--- TASK ITEM ---
Arrange as a two-column CSV with the header keypoint,position the entries from the line containing "left knee: (410, 193, -3)" through the line containing "right elbow: (350, 114, 10)", both included. Give one row per entry, put each field in double quotes, and replace any line breaks with spaces.

(Saved entries)
┌────────
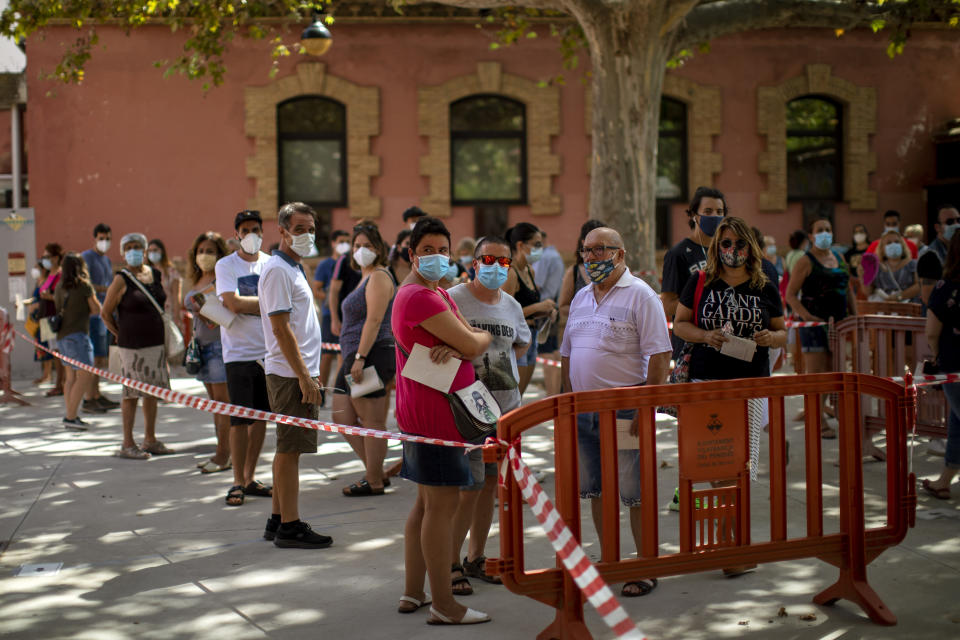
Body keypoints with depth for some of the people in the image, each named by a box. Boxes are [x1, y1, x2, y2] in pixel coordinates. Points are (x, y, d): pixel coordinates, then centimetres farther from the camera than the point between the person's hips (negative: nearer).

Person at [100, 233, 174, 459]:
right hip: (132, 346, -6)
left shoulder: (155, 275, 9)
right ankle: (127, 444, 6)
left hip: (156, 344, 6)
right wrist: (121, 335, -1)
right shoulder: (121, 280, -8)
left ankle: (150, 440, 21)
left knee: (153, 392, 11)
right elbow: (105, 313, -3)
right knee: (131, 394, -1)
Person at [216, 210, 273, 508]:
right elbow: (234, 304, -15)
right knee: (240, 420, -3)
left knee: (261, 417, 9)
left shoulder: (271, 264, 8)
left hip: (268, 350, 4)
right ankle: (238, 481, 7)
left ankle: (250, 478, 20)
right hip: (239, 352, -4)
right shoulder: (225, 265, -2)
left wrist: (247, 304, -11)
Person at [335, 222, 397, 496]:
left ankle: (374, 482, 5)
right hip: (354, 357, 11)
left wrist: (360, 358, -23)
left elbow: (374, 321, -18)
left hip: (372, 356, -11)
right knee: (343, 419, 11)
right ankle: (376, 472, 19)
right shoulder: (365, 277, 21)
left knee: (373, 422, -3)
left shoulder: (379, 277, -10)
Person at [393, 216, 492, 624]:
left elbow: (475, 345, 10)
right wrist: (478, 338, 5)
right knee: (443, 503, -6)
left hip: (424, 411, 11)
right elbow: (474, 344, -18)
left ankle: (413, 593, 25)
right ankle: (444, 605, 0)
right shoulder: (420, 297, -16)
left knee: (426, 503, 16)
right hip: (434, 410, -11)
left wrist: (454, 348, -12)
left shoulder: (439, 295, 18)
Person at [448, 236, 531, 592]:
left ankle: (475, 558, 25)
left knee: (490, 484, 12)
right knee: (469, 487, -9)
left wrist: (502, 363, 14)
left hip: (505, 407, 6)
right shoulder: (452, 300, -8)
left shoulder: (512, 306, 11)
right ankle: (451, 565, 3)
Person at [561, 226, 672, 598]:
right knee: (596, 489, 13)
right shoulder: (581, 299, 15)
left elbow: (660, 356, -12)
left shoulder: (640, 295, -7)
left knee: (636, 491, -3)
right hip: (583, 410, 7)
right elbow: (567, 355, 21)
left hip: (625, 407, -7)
└────────
┌────────
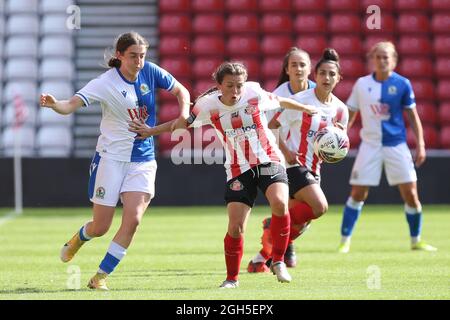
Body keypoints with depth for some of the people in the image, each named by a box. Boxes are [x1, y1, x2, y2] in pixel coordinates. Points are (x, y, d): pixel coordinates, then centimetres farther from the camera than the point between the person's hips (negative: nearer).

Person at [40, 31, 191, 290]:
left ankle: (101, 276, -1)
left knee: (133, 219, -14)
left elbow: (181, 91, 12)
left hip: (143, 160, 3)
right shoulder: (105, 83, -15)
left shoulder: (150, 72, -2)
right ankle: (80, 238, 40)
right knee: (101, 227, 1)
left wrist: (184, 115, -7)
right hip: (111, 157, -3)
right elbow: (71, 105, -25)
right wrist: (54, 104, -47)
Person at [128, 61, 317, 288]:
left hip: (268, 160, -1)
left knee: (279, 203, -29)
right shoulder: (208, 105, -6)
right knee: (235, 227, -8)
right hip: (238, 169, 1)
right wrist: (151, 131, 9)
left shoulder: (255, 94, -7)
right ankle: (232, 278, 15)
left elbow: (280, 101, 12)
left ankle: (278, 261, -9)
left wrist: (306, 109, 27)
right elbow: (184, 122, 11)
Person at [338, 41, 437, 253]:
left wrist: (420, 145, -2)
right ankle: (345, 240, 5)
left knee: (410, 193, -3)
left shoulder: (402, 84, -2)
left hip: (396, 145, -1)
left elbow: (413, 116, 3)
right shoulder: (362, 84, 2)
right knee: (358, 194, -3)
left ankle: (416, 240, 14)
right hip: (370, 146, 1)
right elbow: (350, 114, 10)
└────────
--- YOUR SOLUTION ---
keypoint,position
"left knee:","(410, 193, -3)"
"left shoulder:","(402, 84, -2)"
"left hip:","(396, 145, -1)"
"left elbow:","(413, 116, 3)"
"right shoulder:","(362, 84, 2)"
"right knee:","(358, 194, -3)"
"left ankle:","(416, 240, 14)"
"right hip:","(370, 146, 1)"
"right elbow:","(350, 114, 10)"